↓↓↓

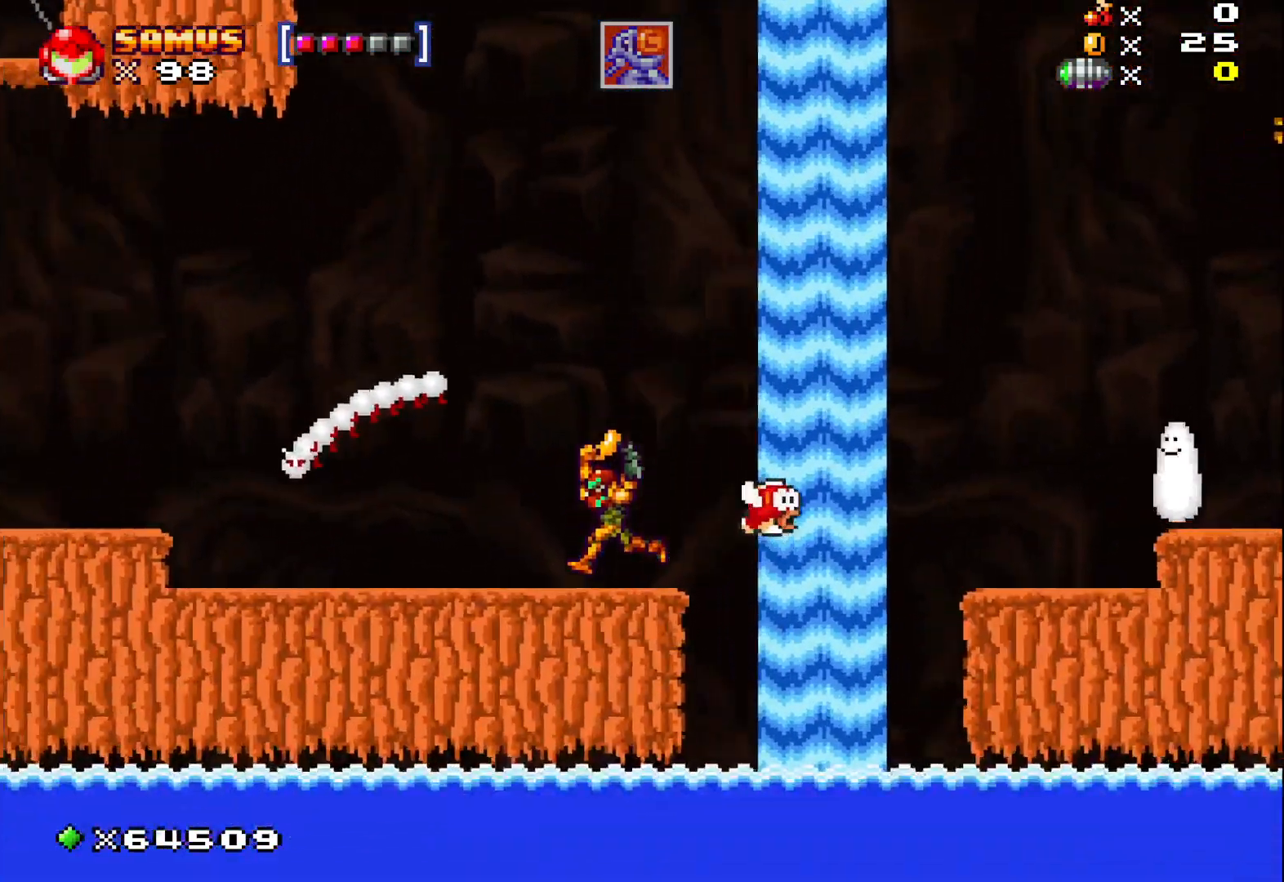
{"buttons": ["X"], "left_stick": "up-left", "events": [[17, "left_stick", "center"], [117, "left_stick", "left"], [233, "left_stick", "center"], [433, "left_stick", "up-left"]]}
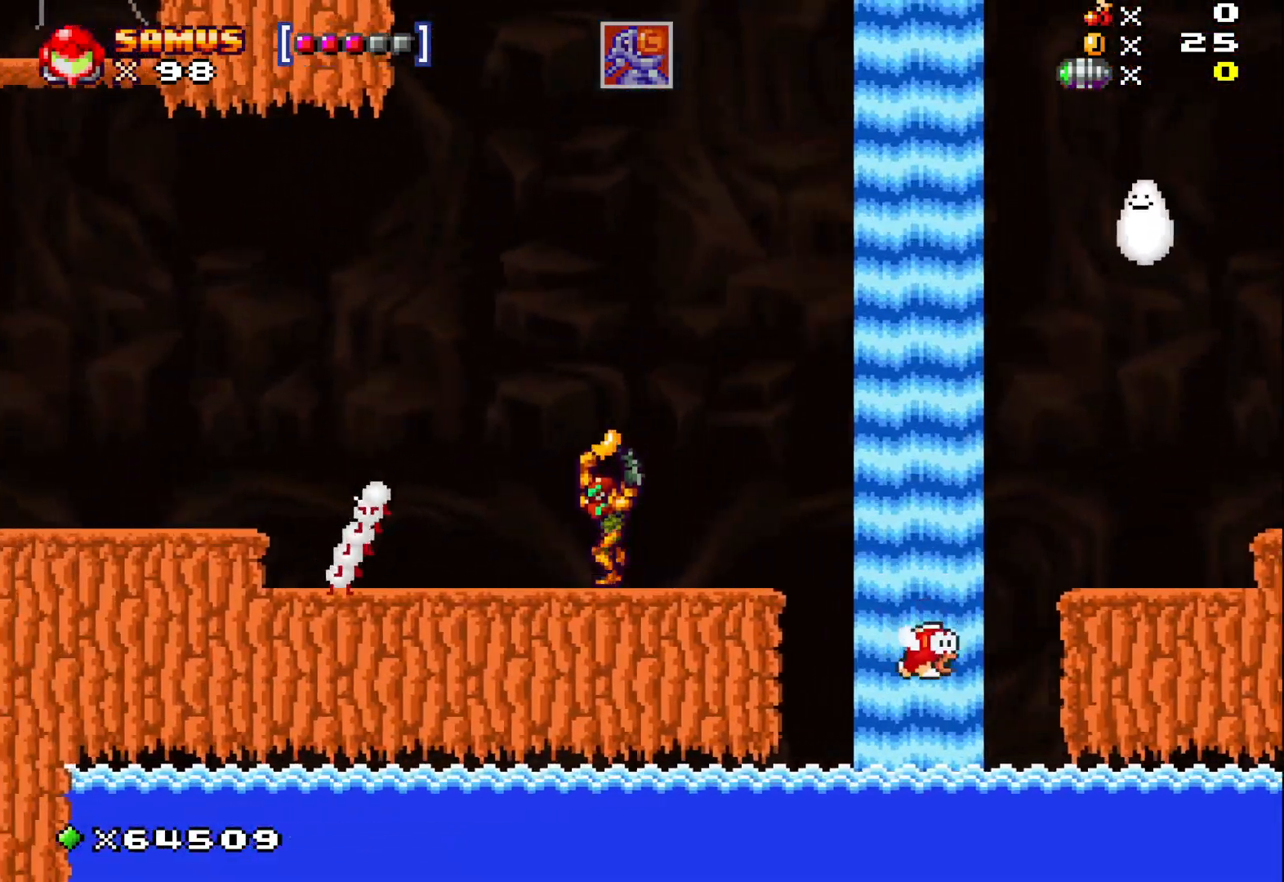
{"buttons": ["X"], "left_stick": "up-left", "events": [[50, "left_stick", "center"], [183, "left_stick", "left"], [317, "left_stick", "center"], [467, "left_stick", "up-left"]]}
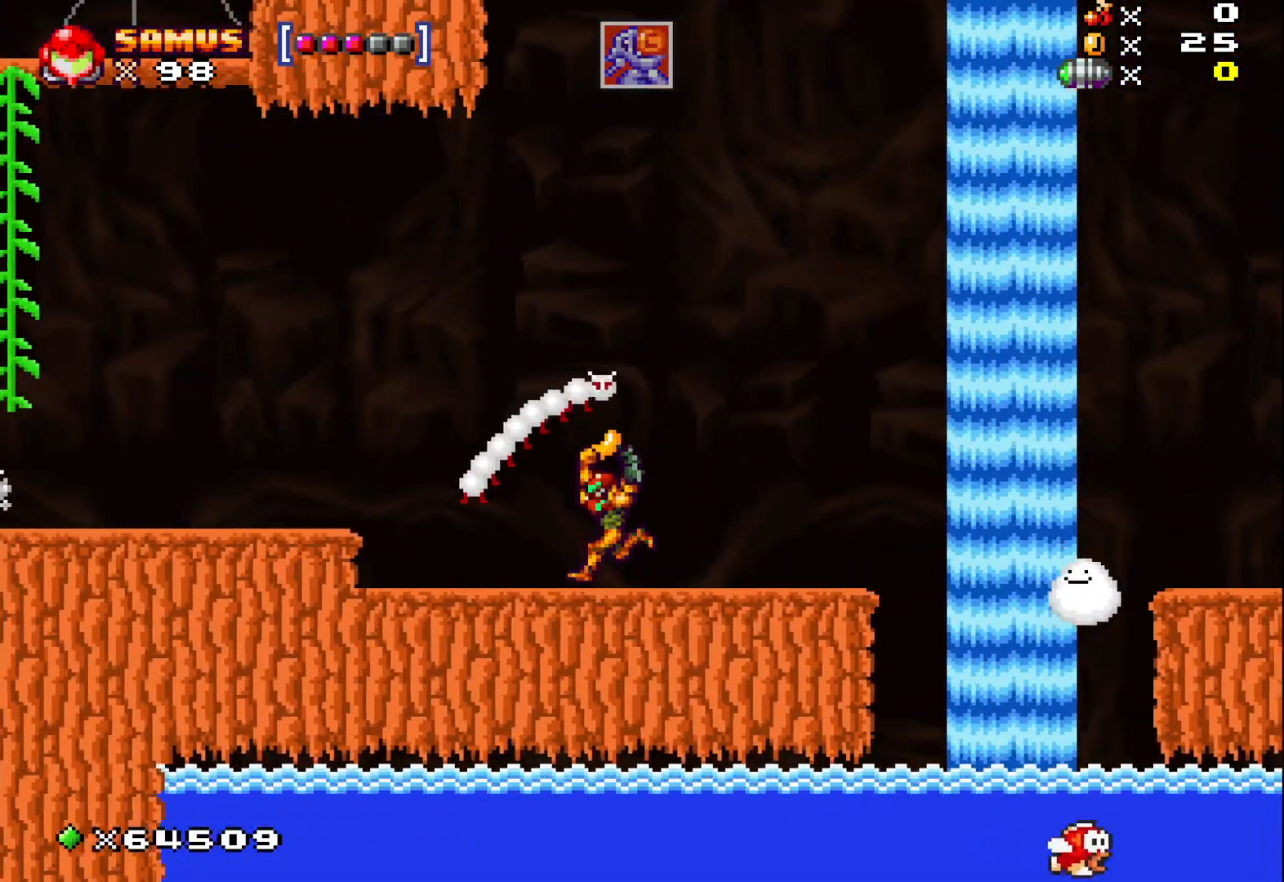
{"buttons": ["A", "X"], "left_stick": "up-left", "events": [[400, "A", "down"]]}
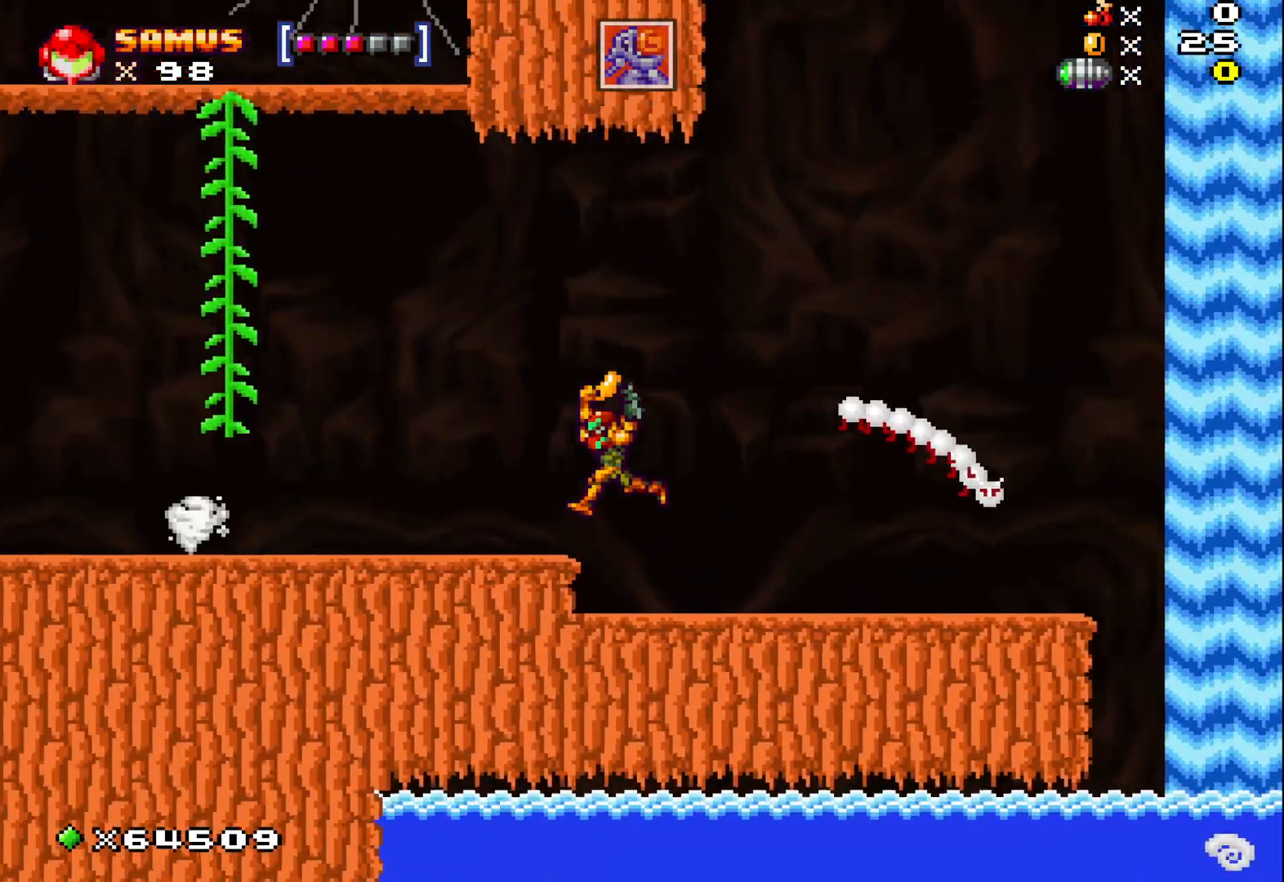
{"buttons": ["X"], "left_stick": "up-left", "events": [[33, "A", "up"], [333, "left_stick", "center"], [417, "left_stick", "up-left"]]}
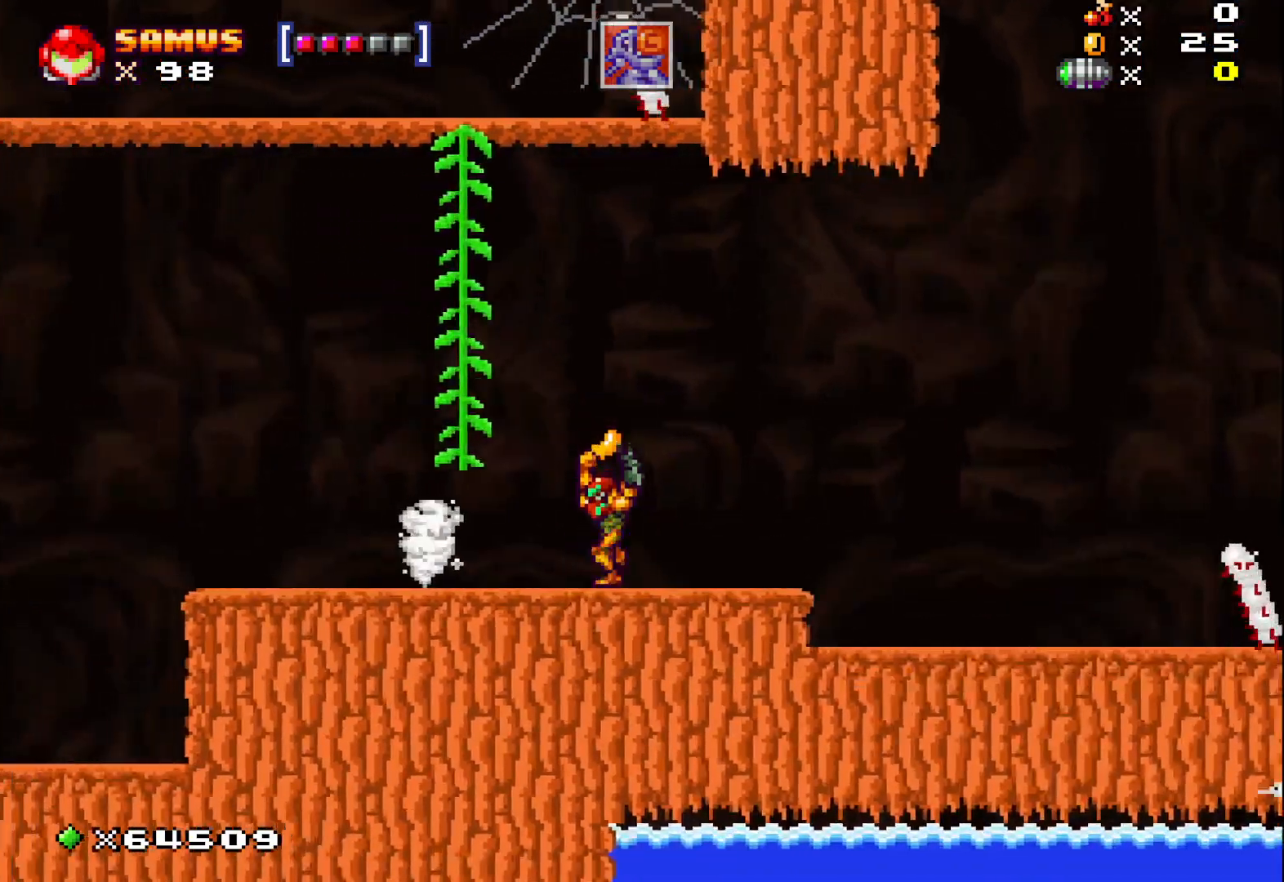
{"buttons": ["X"], "left_stick": "up-left", "events": [[33, "A", "down"], [183, "A", "up"]]}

↑↑↑

A verbatim printout of the entries above is expected, free of pictures.

→ **Response area**:
{"buttons": ["X"], "left_stick": "up-left", "events": [[17, "left_stick", "center"], [117, "left_stick", "left"], [233, "left_stick", "center"], [433, "left_stick", "up-left"]]}
{"buttons": ["X"], "left_stick": "up-left", "events": [[50, "left_stick", "center"], [183, "left_stick", "left"], [317, "left_stick", "center"], [467, "left_stick", "up-left"]]}
{"buttons": ["A", "X"], "left_stick": "up-left", "events": [[400, "A", "down"]]}
{"buttons": ["X"], "left_stick": "up-left", "events": [[33, "A", "up"], [333, "left_stick", "center"], [417, "left_stick", "up-left"]]}
{"buttons": ["X"], "left_stick": "up-left", "events": [[33, "A", "down"], [183, "A", "up"]]}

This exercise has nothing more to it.